--- Record excerpts Enclosed Below ---
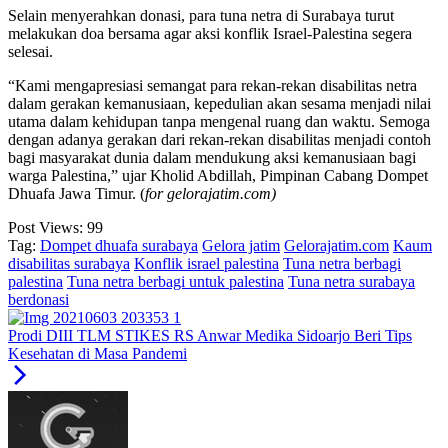
Selain menyerahkan donasi, para tuna netra di Surabaya turut
melakukan doa bersama agar aksi konflik Israel-Palestina segera
selesai.
“Kami mengapresiasi semangat para rekan-rekan disabilitas netra
dalam gerakan kemanusiaan, kepedulian akan sesama menjadi nilai
utama dalam kehidupan tanpa mengenal ruang dan waktu. Semoga
dengan adanya gerakan dari rekan-rekan disabilitas menjadi contoh
bagi masyarakat dunia dalam mendukung aksi kemanusiaan bagi
warga Palestina,” ujar Kholid Abdillah, Pimpinan Cabang Dompet
Dhuafa Jawa Timur. (
for gelorajatim.com)
Post Views:
99
Tag:
Dompet dhuafa surabaya
Gelora jatim
Gelorajatim.com
Kaum
disabilitas surabaya
Konflik israel palestina
Tuna netra berbagi
palestina
Tuna netra berbagi untuk palestina
Tuna netra surabaya
berdonasi
Prodi DIII TLM STIKES RS Anwar Medika Sidoarjo Beri Tips
Kesehatan di Masa Pandemi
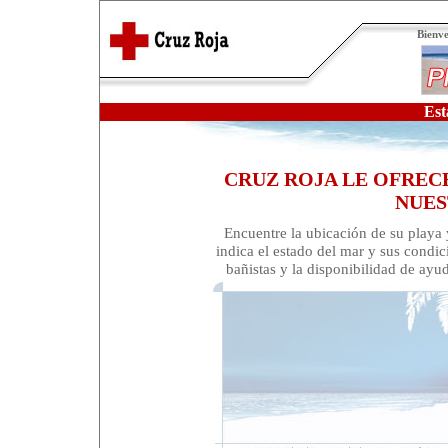
Bienve
Est
CRUZ ROJA LE OFRECE
NUES
Encuentre la ubicación de su playa 
indica el estado del mar y sus condic
bañistas y la disponibilidad de ayu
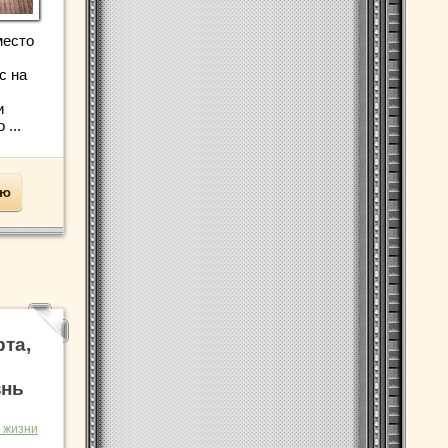
место
с на
и
...
ью
та,
знь
 жизни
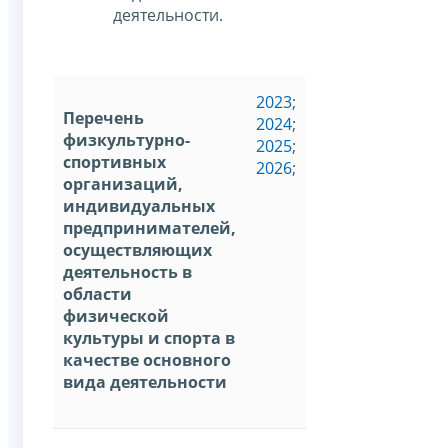
деятельности.
2023
;
Перечень
2024
;
физкультурно-
2025
;
спортивных
2026
;
организаций,
индивидуальных
предпринимателей,
осуществляющих
деятельность в
области
физической
культуры и спорта в
качестве основного
вида деятельности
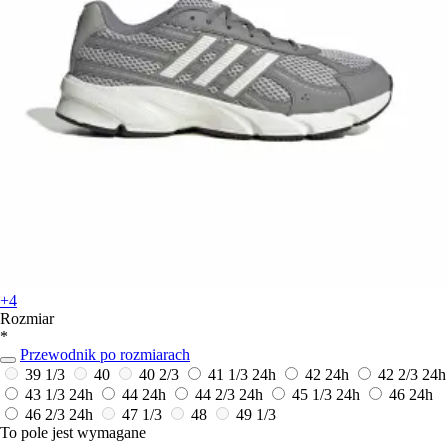
+4
Rozmiar
*
Przewodnik po rozmiarach
39 1/3
40
40 2/3
41 1/3
24h
42
24h
42 2/3
24h
43 1/3
24h
44
24h
44 2/3
24h
45 1/3
24h
46
24h
46 2/3
24h
47 1/3
48
49 1/3
To pole jest wymagane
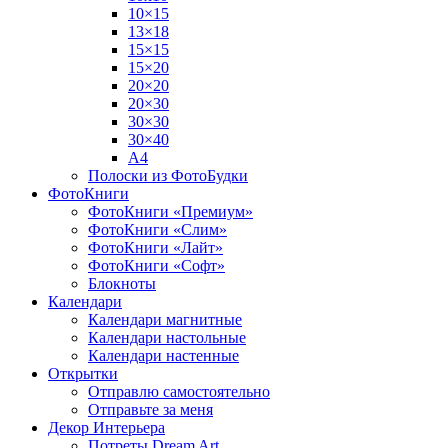
10×15
13×18
15×15
15×20
20×20
20×30
30×30
30×40
A4
Полоски из ФотоБудки
ФотоКниги
ФотоКниги «Премиум»
ФотоКниги «Слим»
ФотоКниги «Лайт»
ФотоКниги «Софт»
Блокноты
Календари
Календари магнитные
Календари настольные
Календари настенные
Открытки
Отправлю самостоятельно
Отправьте за меня
Декор Интерьера
Потреты Dream Art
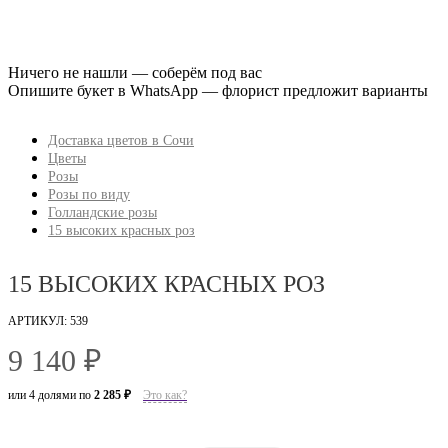
Ничего не нашли — соберём под вас
Опишите букет в WhatsApp — флорист предложит варианты
Доставка цветов в Сочи
Цветы
Розы
Розы по виду
Голландские розы
15 высоких красных роз
15 ВЫСОКИХ КРАСНЫХ РОЗ
АРТИКУЛ: 539
9 140 ₽
или 4 долями по
2 285 ₽
Это как?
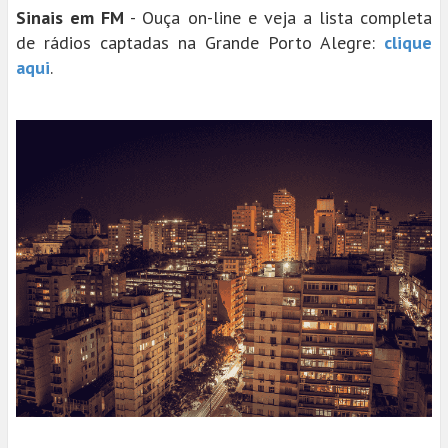
Sinais em FM
- Ouça on-line e veja a lista completa
de rádios captadas na Grande Porto Alegre:
clique
aqui
.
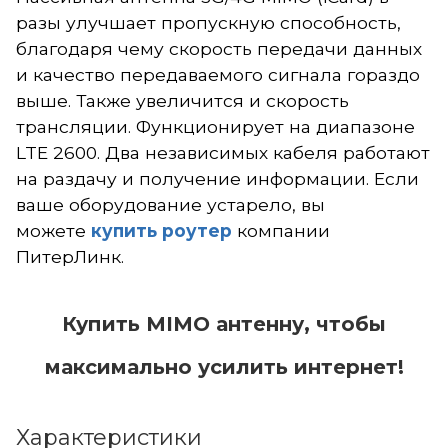
разы улучшает пропускную способность,
благодаря чему скорость передачи данных
и качество передаваемого сигнала гораздо
выше. Также увеличится и скорость
трансляции. Функционирует на диапазоне
×
LTE 2600. Два независимых кабеля работают
ажаемые клиенты!
на раздачу и получение информации.
Если
ваше оборудование устарело, вы
зи с многочисленными
можете
купить роутер
компании
щениями об ограничении
ПитерЛинк.
ьного интернета, сообщаем, что
"ПитерЛинк" и ООО "ВАНБИТ"
ются производителем оборудования
Купить MIMO антенну, чтобы
вающего мобильный интернет, и
ратором его в сеть заказчика. Мы не
максимально усилить интернет!
ается блокировкой сервисов.
ние об ограничении доступа
Характеристики
мает Роскомнадзор. Работа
--- End of Enclosed Record excerpts ---
▶ **Task to complete**:
What lines of the listing contain the word "kemanusiaan"? Copy them all.

▶ **Exercise result**:
dalam gerakan kemanusiaan, kepedulian akan sesama menjadi nilai
bagi masyarakat dunia dalam mendukung aksi kemanusiaan bagi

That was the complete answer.